The first year I actually gambled a decent amount of money on football, I used a bookie. The best part about using a bookie is also the worst part: credit. If gambling were legal, the online websites you use require you to put cash into an account before you can make bets, but with a bookie, you usually just place bets until you get up or down so significantly that either you or the bookie needs to pay the other party.
That first year was glorious until Christmas. I went on hot streaks, hit three team parlays, always won the big bets, and was up a pretty big chunk of change going into the bowl games. And then the bowl season started, and I started losing, and I kept on losing, I committed the cardinal sin of increasing my bet size during a losing streak, and ended up owing a lot. A half decent NFL playoffs kept everything reasonable, but I vowed that year to never lose so much during the bowl season. And I haven't, though I haven't ever made a killing either. Until this year.
During a solid seven years of betting on the bowl games, I've come up with a system: I first look at the coaches. If there's a decisive advantage on either side, I take that team (and the points). If not, I move onto quarterbacks. If there's a decisive advantage there, I take that team (and the points). If I'm still stuck, I flip a coin and hope for the best.
Others have their own rules. Chad Millman who writes and records podcasts for ESPN Insider about sports betting, gave four factors for betting on the bowl season:
1. How a team ended the regular season: "Were they on a run to make the bowl or did they lose a lot?"
2. How much excitement is a team going to have headed into the bowl: "You're looking for a team that is thrilled to be there and looking forward to the game."
A subset of No. 2 is bowl experience, but not for the reason you think: "I'm more likely to give a team a higher ranking if it hasn't been to a bowl for a while, because that will generate excitement amongst the program and fans."
3. How much time off a team has had before the bowl: "When you are not playing it's hard to simulate game speed. It's like walking on the highway at 30 mph."
4. The weather on schools' respective campuses: "The SEC, Pac-10, even the ACC tend to do better in the bowls than the Big Ten, Big 12 and Big East. I think the warm weather has a lot to do with that. Thirty days of practice in warm weather before a bowl game helps you get a lot more done than practicing in a bubble or outside in a cold climate."
My friend Chas thinks that the bowl season is a complete crap shoot and tries to bet on "whichever team is less hungover" from the night before. But Chas' argument is actually very similar to mine-and number two in Millman's scheme-it really all comes down to motivation. And to me, the best way to judge motivation is by judging the coach and his staff. Of course, coaching is always important in football, but it takes on extra importance during the bowl season because the coach essentially has to keep his guys focused for a whole month to play something that for the vast majority of teams is nothing more than an exhibition game. The fact that Joe Paterno has the most bowl wins of any coach by far only helps my case.
In addition to coaching, I like to look at what kind of leadership there is in the locker room. If graduating seniors really want to go out with a win or if underclassmen are hungry to get prepared for a run next season, the team will take the bowl game and their preparation for it more seriously. Because it's difficult to really know the dynamics of the locker rooms for teams you don't follow closely, I use the quarterback as a proxy for leadership.
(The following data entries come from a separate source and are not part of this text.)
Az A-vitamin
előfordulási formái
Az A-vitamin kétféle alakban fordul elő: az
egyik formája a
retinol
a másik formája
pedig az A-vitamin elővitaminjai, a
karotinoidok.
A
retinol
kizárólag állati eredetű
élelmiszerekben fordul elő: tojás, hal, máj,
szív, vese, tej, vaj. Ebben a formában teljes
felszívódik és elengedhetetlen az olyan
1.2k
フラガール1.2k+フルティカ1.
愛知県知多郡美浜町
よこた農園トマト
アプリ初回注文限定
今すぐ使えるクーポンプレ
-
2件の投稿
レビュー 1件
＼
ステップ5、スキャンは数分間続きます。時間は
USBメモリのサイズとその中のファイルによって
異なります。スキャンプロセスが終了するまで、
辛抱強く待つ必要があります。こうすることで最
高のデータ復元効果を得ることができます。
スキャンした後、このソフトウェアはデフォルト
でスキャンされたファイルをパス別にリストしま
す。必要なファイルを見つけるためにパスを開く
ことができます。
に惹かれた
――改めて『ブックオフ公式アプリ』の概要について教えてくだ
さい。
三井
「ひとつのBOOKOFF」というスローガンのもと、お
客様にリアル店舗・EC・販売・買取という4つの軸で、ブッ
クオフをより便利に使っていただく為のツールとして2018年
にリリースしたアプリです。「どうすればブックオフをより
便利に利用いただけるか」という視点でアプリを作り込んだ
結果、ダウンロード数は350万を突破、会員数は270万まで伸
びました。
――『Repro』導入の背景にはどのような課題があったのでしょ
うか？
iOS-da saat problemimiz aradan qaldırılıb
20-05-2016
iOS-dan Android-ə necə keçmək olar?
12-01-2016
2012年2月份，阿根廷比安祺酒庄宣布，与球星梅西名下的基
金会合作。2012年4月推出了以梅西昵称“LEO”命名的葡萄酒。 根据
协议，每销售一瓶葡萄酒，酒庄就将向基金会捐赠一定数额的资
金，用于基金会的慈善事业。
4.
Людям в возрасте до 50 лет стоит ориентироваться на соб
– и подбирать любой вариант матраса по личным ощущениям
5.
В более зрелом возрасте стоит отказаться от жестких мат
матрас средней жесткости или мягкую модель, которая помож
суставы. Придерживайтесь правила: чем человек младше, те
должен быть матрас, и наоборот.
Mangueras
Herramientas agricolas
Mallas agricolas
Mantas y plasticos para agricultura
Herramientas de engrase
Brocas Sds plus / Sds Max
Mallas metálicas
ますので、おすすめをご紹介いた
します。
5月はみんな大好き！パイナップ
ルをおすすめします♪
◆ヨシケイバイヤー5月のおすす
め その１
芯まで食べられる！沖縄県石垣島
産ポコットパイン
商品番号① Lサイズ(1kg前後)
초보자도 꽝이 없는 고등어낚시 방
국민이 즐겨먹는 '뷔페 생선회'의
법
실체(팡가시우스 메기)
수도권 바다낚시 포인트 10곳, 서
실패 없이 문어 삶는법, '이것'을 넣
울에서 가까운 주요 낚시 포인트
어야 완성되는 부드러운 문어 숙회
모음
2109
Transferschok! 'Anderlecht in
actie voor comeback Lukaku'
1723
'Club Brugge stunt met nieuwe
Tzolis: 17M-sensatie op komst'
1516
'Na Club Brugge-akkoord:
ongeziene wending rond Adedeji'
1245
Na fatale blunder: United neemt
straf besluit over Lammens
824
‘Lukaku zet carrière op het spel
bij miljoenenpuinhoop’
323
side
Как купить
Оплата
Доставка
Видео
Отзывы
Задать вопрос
Let me apply my system to tonight's game, the first bowl game of the season involving a Big Ten team:
The Insight Bowl 10:00 p.m. ESPN, Sun Devil Stadium, Tempe, AZ
In general, it's hard to find a coach not named Joe Paterno that I admire much more than Kirk Ferentz, who does a great job of teaching up talent and graduated from my high school way back when. But Missouri's coach Gary Pinkel roomed with Jack Lambert when both played at Kent State, which is a huge plus in my book. The Tigers have steadily improved during his ten-year tenure at Missouri, so I'm inclined to call the coaching match-up a wash and move on to the quarterbacks.
Here, we've got the ever-entertaining Ricky Stanzi against Blaine Gabbert, a 21 year-old true Junior. Gabbert is projected as the third best pro prospect of the 2012 class of college graduates, below Cam Newton and Ryan Mallet, and ahead of Nick Foles, Terrelle Pryor and Kirk Cousins. But don't discount Stanzi, the experts have him as the 5th best QB of the 2011 class, and he's the clear leader of a team that's gone through a lot in the past month.
So after all that, I'm inclined to toss a coin, but screw that, I'm going with my gut and taking the Hawkeyes to win this one outright.